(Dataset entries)
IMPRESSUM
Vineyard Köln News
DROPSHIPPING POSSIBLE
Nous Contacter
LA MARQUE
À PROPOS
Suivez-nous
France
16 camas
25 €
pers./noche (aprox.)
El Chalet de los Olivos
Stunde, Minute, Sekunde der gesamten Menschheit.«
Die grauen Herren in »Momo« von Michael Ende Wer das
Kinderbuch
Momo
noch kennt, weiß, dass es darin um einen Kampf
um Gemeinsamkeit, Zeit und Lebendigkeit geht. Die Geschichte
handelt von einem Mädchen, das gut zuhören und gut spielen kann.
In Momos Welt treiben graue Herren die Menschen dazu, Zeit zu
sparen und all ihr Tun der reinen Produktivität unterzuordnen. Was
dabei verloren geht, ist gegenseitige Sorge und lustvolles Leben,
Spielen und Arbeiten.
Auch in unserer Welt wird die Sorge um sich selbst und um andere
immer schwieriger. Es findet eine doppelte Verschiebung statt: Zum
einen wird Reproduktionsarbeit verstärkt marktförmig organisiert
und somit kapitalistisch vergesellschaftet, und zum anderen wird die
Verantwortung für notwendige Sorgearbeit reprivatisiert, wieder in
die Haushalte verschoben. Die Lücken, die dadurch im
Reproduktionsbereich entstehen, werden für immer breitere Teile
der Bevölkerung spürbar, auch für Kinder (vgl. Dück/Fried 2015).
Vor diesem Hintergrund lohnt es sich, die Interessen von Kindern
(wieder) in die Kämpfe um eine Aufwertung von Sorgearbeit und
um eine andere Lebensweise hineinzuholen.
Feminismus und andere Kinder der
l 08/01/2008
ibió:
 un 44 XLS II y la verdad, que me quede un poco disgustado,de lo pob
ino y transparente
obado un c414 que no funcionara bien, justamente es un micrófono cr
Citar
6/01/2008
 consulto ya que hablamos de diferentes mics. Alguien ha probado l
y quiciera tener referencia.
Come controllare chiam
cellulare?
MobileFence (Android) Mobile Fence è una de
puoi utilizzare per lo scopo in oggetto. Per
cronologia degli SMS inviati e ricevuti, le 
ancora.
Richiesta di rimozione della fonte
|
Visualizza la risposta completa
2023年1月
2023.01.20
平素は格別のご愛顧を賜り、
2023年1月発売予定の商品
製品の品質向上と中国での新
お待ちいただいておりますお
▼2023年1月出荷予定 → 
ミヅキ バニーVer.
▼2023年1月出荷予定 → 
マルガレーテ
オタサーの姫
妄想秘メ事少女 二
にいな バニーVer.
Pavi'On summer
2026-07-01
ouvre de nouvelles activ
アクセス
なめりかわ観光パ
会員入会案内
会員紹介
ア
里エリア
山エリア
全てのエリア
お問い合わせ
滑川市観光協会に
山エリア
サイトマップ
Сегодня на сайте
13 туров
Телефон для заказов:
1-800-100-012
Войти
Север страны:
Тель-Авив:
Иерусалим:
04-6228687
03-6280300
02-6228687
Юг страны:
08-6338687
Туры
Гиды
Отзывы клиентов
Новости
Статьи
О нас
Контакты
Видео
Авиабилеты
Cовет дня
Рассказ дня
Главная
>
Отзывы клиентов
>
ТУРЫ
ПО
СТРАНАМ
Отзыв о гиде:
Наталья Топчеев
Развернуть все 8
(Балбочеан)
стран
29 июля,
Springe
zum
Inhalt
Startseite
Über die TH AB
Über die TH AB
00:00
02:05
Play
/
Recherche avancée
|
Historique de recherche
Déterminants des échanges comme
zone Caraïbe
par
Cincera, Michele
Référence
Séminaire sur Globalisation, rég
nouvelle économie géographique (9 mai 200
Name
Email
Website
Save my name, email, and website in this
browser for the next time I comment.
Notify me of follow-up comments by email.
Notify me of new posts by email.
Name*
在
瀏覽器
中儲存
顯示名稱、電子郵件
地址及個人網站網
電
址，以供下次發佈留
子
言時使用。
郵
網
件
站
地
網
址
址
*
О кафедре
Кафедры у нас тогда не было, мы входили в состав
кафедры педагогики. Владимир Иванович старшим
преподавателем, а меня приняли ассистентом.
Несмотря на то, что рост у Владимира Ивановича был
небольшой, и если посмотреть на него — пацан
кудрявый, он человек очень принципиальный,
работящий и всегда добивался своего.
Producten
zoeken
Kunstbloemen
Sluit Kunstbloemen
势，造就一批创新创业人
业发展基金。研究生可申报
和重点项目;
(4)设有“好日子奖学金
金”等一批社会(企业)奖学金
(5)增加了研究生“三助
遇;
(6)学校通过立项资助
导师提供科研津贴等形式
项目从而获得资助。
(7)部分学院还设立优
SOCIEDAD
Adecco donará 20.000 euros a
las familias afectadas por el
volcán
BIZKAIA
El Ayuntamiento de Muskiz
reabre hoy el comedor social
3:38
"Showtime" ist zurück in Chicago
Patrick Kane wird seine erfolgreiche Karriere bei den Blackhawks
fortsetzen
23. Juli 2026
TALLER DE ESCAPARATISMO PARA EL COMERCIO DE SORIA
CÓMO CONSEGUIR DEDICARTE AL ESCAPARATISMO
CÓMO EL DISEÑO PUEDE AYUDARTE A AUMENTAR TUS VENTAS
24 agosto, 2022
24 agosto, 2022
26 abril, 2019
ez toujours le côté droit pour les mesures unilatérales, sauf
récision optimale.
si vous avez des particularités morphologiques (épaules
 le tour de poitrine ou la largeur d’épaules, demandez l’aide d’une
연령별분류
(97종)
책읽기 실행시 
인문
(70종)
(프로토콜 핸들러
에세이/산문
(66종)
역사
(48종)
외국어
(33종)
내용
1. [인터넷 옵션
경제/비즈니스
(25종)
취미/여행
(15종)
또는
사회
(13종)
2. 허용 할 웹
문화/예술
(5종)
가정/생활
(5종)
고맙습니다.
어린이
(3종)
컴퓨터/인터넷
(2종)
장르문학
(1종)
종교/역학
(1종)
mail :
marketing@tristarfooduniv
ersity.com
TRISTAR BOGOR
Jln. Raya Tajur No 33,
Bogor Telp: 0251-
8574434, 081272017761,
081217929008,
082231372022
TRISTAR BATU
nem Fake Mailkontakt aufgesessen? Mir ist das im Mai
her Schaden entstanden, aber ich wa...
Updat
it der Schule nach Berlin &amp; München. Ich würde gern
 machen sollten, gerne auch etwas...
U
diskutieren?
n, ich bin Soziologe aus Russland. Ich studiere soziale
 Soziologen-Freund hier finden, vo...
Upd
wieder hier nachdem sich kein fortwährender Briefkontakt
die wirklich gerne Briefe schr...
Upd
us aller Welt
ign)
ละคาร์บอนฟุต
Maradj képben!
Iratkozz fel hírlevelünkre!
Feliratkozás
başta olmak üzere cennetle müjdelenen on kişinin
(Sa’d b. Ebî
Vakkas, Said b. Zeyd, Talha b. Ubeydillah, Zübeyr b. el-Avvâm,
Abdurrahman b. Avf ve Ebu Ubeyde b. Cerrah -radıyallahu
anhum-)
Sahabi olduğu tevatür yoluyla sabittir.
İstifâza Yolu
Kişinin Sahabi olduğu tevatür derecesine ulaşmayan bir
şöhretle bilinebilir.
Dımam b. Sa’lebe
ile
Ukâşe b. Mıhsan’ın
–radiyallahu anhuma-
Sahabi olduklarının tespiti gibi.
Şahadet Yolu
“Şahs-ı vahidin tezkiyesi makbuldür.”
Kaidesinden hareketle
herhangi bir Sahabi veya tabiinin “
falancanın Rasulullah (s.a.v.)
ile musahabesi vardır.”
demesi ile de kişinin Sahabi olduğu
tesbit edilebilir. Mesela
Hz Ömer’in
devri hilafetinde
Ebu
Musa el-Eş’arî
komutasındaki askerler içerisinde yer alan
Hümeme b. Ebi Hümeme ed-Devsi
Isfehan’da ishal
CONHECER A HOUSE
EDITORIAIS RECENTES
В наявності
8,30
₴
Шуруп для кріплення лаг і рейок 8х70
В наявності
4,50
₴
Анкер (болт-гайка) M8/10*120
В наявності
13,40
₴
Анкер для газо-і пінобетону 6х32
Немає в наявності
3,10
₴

> _Request_
Copy the items line for line, from the very first line through the line containing "Auch in unserer", including both of those lines.

> _Response to this exercise_
IMPRESSUM
Vineyard Köln News
DROPSHIPPING POSSIBLE
Nous Contacter
LA MARQUE
À PROPOS
Suivez-nous
France
16 camas
25 €
pers./noche (aprox.)
El Chalet de los Olivos
Stunde, Minute, Sekunde der gesamten Menschheit.«
Die grauen Herren in »Momo« von Michael Ende Wer das
Kinderbuch
Momo
noch kennt, weiß, dass es darin um einen Kampf
um Gemeinsamkeit, Zeit und Lebendigkeit geht. Die Geschichte
handelt von einem Mädchen, das gut zuhören und gut spielen kann.
In Momos Welt treiben graue Herren die Menschen dazu, Zeit zu
sparen und all ihr Tun der reinen Produktivität unterzuordnen. Was
dabei verloren geht, ist gegenseitige Sorge und lustvolles Leben,
Spielen und Arbeiten.
Auch in unserer Welt wird die Sorge um sich selbst und um andere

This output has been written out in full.